• _EXERCISE DIRECTIONS_
In the material below, find each line with the word "center" and list it.

[[ TASK DATA, beginning ]]

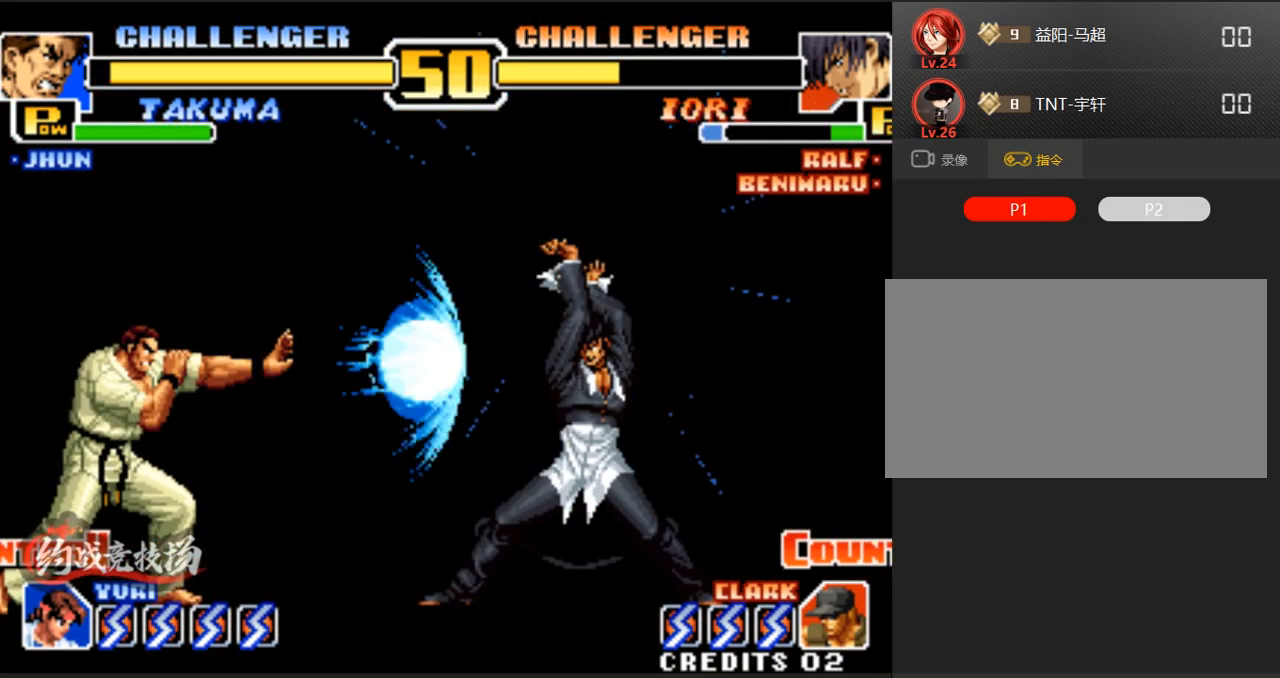
{"buttons": [], "left_stick": "down-left", "events": []}
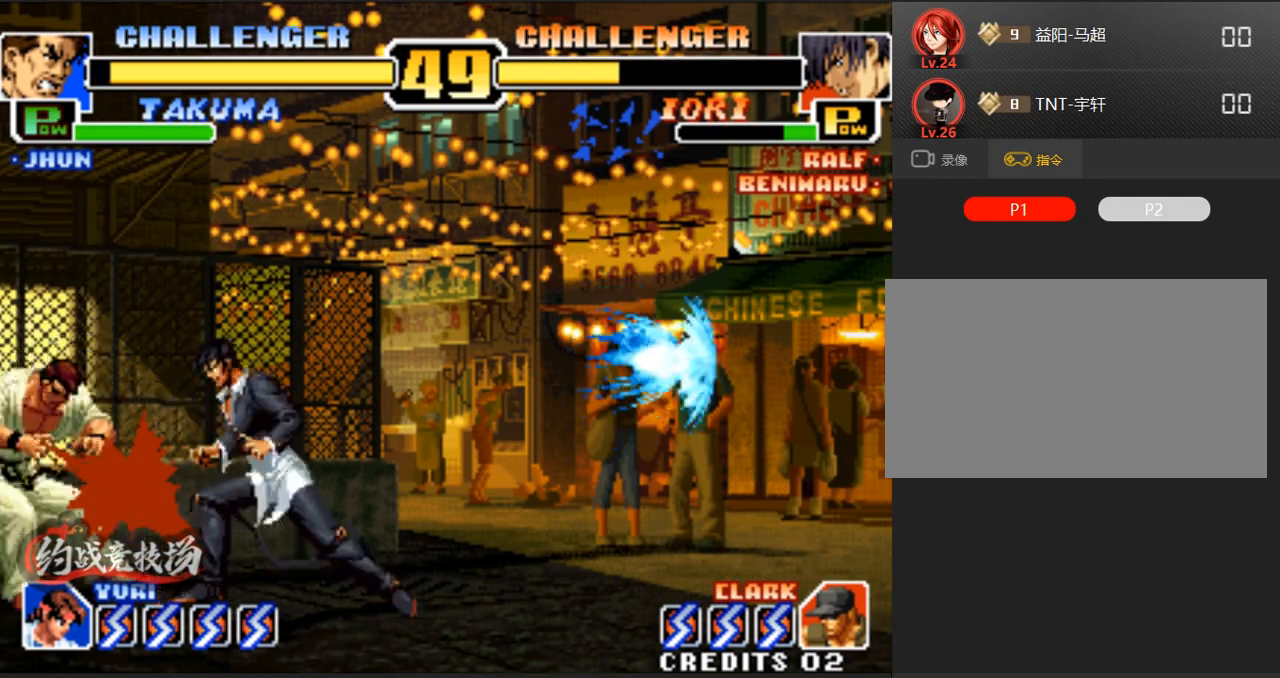
{"buttons": [], "left_stick": "down-left", "events": []}
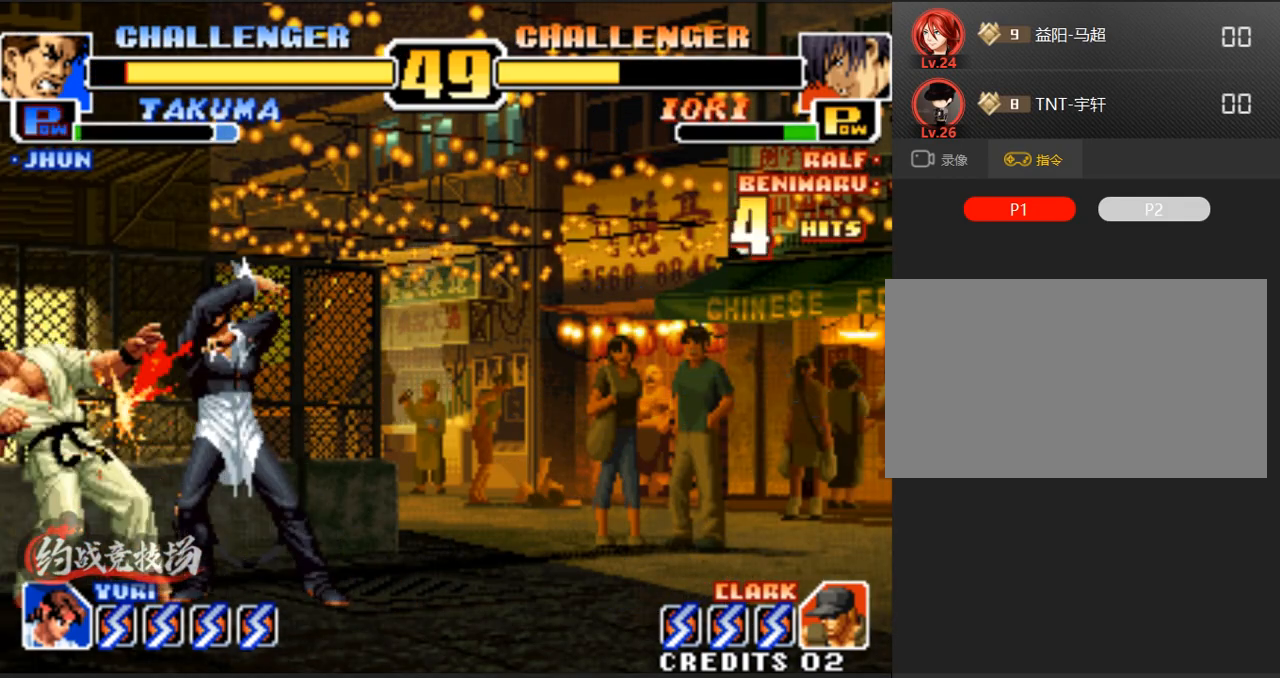
{"buttons": [], "left_stick": "center", "events": [[50, "left_stick", "center"], [333, "left_stick", "right"], [383, "left_stick", "down"], [433, "left_stick", "center"]]}
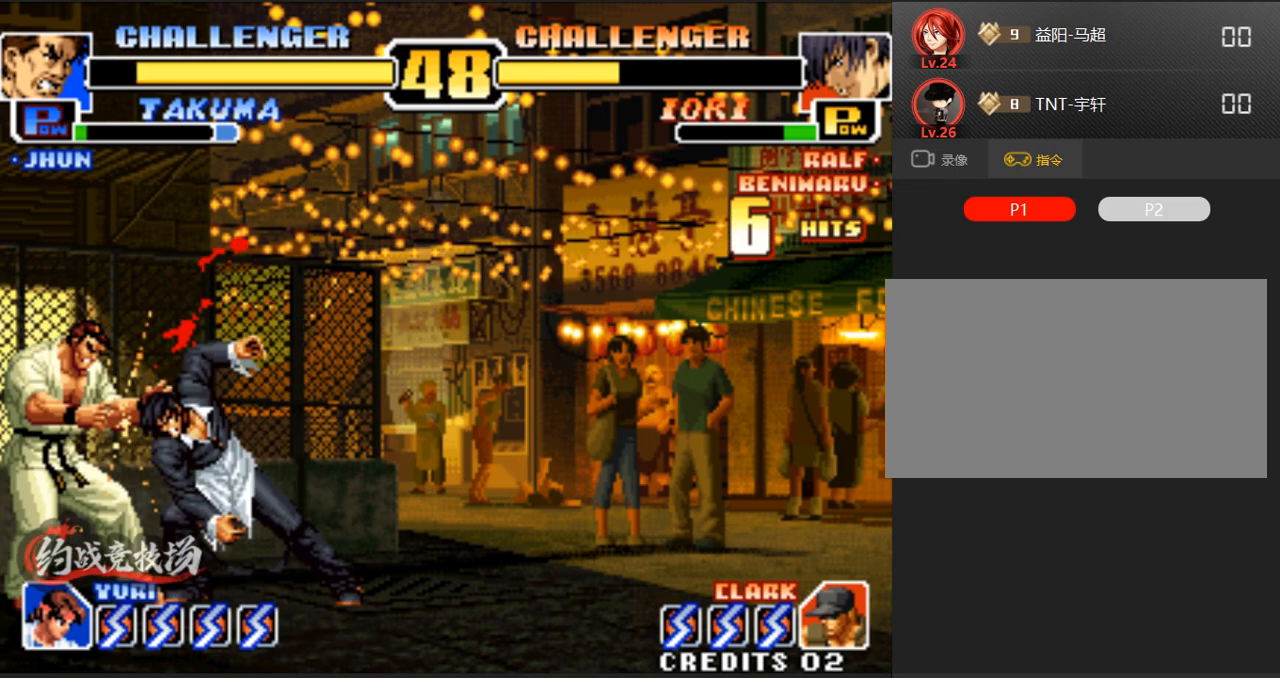
{"buttons": ["B"], "left_stick": "center", "events": [[83, "left_stick", "down-left"], [183, "left_stick", "center"], [317, "left_stick", "right"], [367, "left_stick", "center"], [467, "B", "down"]]}
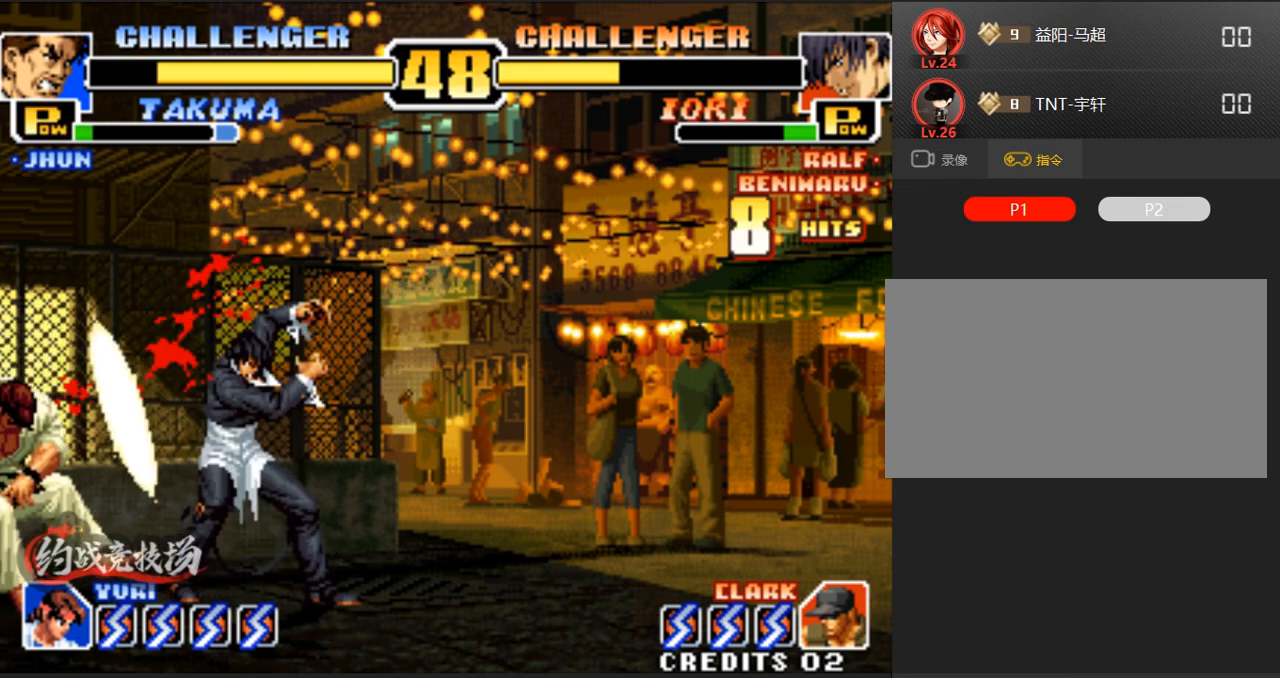
{"buttons": [], "left_stick": "right", "events": [[17, "B", "up"], [300, "left_stick", "right"], [400, "left_stick", "down-left"], [500, "left_stick", "right"]]}
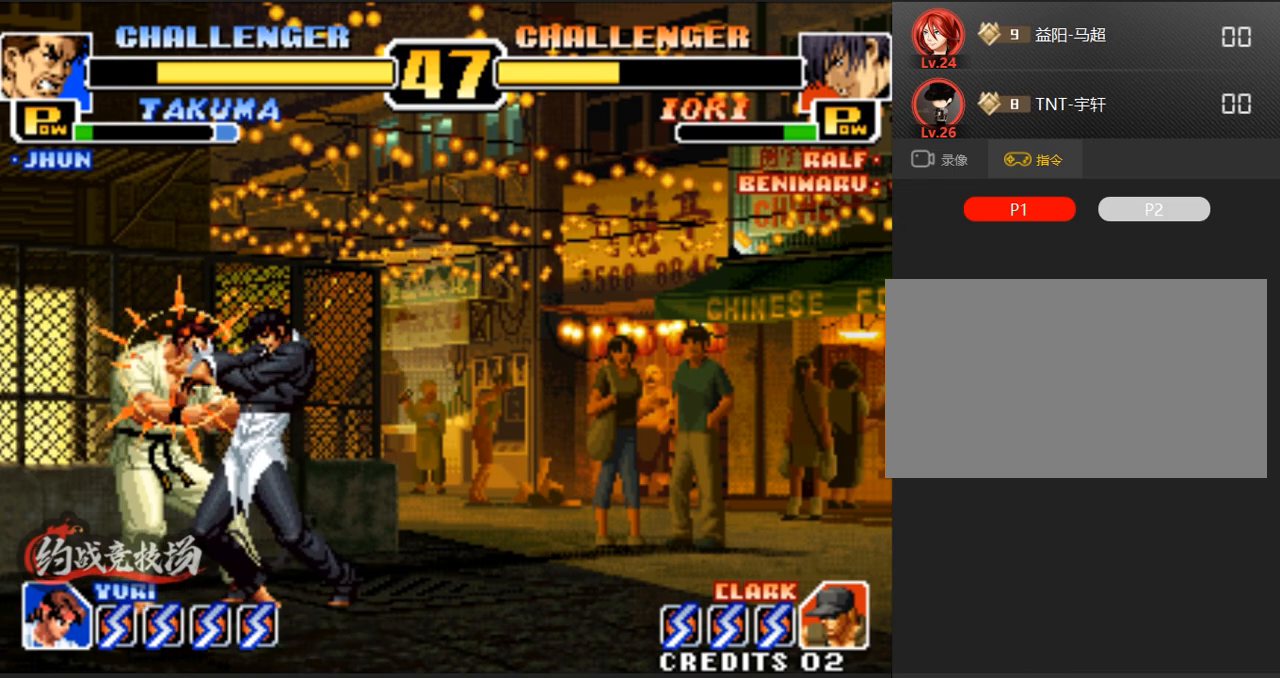
{"buttons": [], "left_stick": "center", "events": [[50, "left_stick", "down-left"], [133, "left_stick", "center"], [183, "left_stick", "right"], [233, "left_stick", "down-left"], [433, "left_stick", "center"]]}
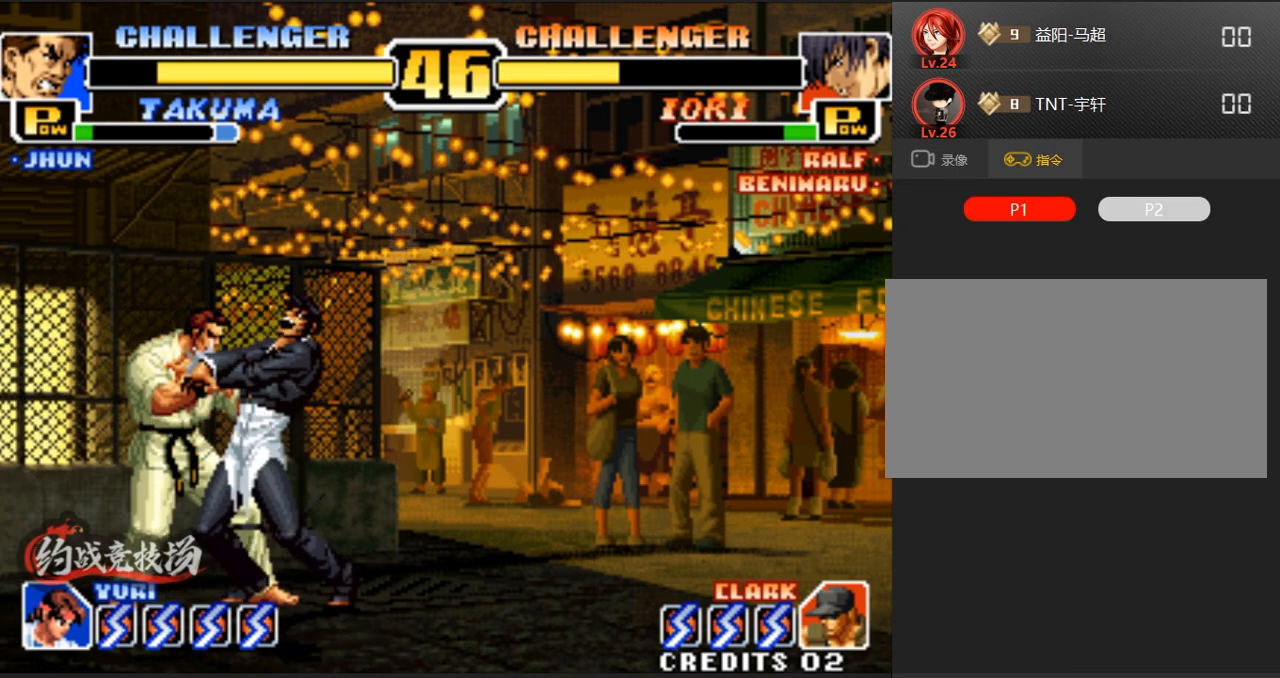
{"buttons": [], "left_stick": "center", "events": []}
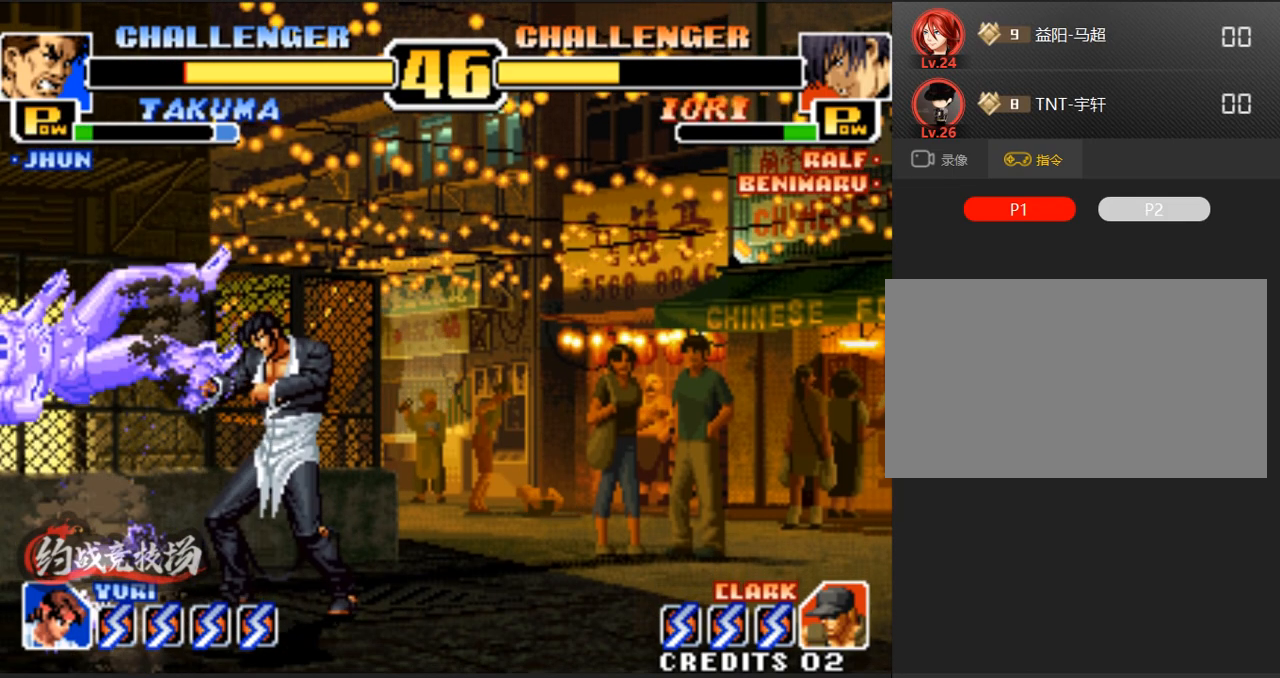
{"buttons": [], "left_stick": "center", "events": []}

[[ TASK DATA, end ]]

• _OUTPUT_
{"buttons": [], "left_stick": "center", "events": [[50, "left_stick", "center"], [333, "left_stick", "right"], [383, "left_stick", "down"], [433, "left_stick", "center"]]}
{"buttons": ["B"], "left_stick": "center", "events": [[83, "left_stick", "down-left"], [183, "left_stick", "center"], [317, "left_stick", "right"], [367, "left_stick", "center"], [467, "B", "down"]]}
{"buttons": [], "left_stick": "center", "events": [[50, "left_stick", "down-left"], [133, "left_stick", "center"], [183, "left_stick", "right"], [233, "left_stick", "down-left"], [433, "left_stick", "center"]]}
{"buttons": [], "left_stick": "center", "events": []}
{"buttons": [], "left_stick": "center", "events": []}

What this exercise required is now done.